Your instructions:
Output each record verbatim, with pictures left out.

Data for processing:
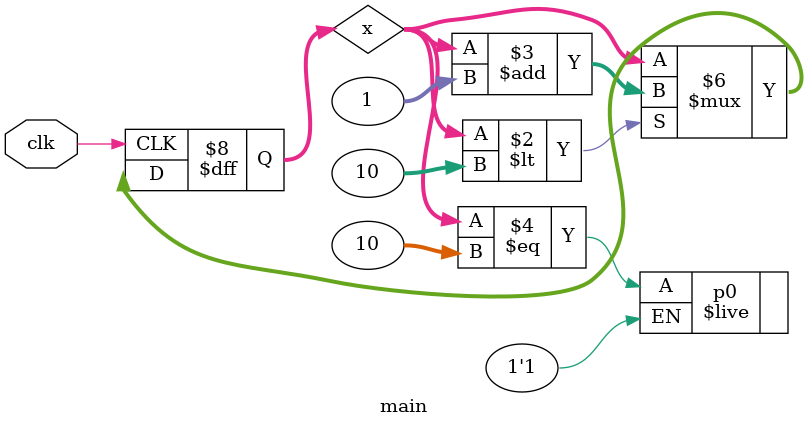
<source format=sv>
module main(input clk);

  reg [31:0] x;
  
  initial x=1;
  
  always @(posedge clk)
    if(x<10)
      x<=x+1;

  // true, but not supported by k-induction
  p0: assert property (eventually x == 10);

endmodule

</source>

Result:
<source format=sv>
module main(input clk);

  reg [31:0] x;
  
  initial x=1;
  
  always @(posedge clk)
    if(x<10)
      x<=x+1;

  // true, but not supported by k-induction
  p0: assert property (eventually x == 10);

endmodule

</source>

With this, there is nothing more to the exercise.